El impacto más severo se registra en el sistema ferroviario, donde las tarifas sufrieron un salto del 18% en promedio. El pasaje mínimo para los trenes metropolitanos pasó de $280 a $330 en la primera sección, mientras que los tramos más largos ya superan los $500. Esta medida se enmarca en la Emergencia Ferroviaria declarada por el Ejecutivo, con el objetivo de reducir la dependencia de la asistencia financiera directa del Tesoro Nacional.

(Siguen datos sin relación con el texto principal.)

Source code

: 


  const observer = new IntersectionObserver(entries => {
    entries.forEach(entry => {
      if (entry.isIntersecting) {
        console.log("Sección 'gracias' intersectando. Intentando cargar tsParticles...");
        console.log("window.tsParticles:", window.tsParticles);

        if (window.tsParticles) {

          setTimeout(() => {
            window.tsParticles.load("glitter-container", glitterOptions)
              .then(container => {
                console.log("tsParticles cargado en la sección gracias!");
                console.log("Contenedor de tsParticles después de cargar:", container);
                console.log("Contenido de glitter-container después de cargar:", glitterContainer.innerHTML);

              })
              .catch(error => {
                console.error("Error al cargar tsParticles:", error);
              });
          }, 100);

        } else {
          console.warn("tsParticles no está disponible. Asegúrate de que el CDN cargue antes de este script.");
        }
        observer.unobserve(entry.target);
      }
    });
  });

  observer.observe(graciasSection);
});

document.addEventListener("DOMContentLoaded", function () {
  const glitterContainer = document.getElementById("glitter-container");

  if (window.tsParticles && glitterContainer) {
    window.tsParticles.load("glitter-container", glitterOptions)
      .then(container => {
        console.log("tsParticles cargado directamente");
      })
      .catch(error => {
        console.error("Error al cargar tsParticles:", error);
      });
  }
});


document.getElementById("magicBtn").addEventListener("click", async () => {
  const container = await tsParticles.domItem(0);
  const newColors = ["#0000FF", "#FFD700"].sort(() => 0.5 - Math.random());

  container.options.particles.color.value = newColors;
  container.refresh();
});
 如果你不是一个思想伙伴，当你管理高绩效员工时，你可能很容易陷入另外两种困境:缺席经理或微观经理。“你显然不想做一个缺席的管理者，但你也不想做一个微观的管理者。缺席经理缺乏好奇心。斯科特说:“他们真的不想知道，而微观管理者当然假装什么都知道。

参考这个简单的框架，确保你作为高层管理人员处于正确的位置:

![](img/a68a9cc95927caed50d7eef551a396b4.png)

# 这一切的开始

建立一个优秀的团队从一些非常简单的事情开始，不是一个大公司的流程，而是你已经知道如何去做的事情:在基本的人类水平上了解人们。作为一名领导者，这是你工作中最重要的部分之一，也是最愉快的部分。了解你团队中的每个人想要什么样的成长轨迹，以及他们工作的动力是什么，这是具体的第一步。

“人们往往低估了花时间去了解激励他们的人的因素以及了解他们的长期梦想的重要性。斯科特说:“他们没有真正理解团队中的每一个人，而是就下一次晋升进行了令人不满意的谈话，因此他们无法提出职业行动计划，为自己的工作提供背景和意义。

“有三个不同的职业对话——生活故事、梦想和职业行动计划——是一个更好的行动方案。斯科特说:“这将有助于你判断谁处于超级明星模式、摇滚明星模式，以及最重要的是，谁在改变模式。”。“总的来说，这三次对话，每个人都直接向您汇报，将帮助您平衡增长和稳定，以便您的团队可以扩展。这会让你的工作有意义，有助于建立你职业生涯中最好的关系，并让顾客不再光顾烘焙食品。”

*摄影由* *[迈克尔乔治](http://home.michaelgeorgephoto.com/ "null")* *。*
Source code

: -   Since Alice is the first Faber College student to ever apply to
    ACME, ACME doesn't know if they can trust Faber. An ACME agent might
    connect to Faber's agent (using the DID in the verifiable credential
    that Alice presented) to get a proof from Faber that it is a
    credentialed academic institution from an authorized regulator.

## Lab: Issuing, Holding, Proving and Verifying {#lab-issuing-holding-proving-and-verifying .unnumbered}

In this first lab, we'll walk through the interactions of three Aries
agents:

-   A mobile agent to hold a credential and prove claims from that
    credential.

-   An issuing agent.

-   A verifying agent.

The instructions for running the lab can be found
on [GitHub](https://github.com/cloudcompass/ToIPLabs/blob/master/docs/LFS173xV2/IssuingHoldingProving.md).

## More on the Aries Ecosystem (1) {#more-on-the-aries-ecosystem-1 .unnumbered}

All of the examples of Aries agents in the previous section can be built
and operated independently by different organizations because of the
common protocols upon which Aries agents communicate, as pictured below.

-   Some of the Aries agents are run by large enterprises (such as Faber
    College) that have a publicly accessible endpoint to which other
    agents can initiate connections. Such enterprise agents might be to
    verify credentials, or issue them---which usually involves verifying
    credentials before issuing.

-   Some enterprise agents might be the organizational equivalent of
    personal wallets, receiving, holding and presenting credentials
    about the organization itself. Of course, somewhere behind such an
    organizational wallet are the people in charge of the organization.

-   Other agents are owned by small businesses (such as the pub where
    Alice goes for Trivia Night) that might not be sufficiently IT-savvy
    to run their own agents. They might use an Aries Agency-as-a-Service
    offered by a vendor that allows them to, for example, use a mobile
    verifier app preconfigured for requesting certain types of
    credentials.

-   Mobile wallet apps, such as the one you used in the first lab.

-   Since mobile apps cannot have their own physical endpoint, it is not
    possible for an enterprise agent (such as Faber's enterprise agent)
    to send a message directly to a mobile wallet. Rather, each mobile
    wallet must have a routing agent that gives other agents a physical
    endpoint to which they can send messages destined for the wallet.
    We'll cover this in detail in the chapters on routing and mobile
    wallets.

Para quienes utilizan el transporte de manera interjurisdiccional, los valores resultan aún más onerosos. Por ejemplo, viajar desde La Plata hasta Constitución en las líneas de enlace nacional ahora roza los $5.000 por trayecto, consolidando un aumento que en lo que va del año ya acumula cifras de tres dígitos. Desde la Secretaría de Transporte insistieron en que estos ajustes son necesarios para sostener la operatividad de un servicio que arrastra años de desinversión.
Finalmente, las autoridades recordaron que sigue vigente la Tarifa Social, la cual otorga un descuento del 55% para jubilados, pensionados y beneficiarios de asignaciones. A pesar de este alivio para los sectores más vulnerables, el malestar entre los trabajadores es evidente debido a que el transporte representa una porción cada vez más significativa de los ingresos mensuales familiares, en un contexto de inflación que no da tregua.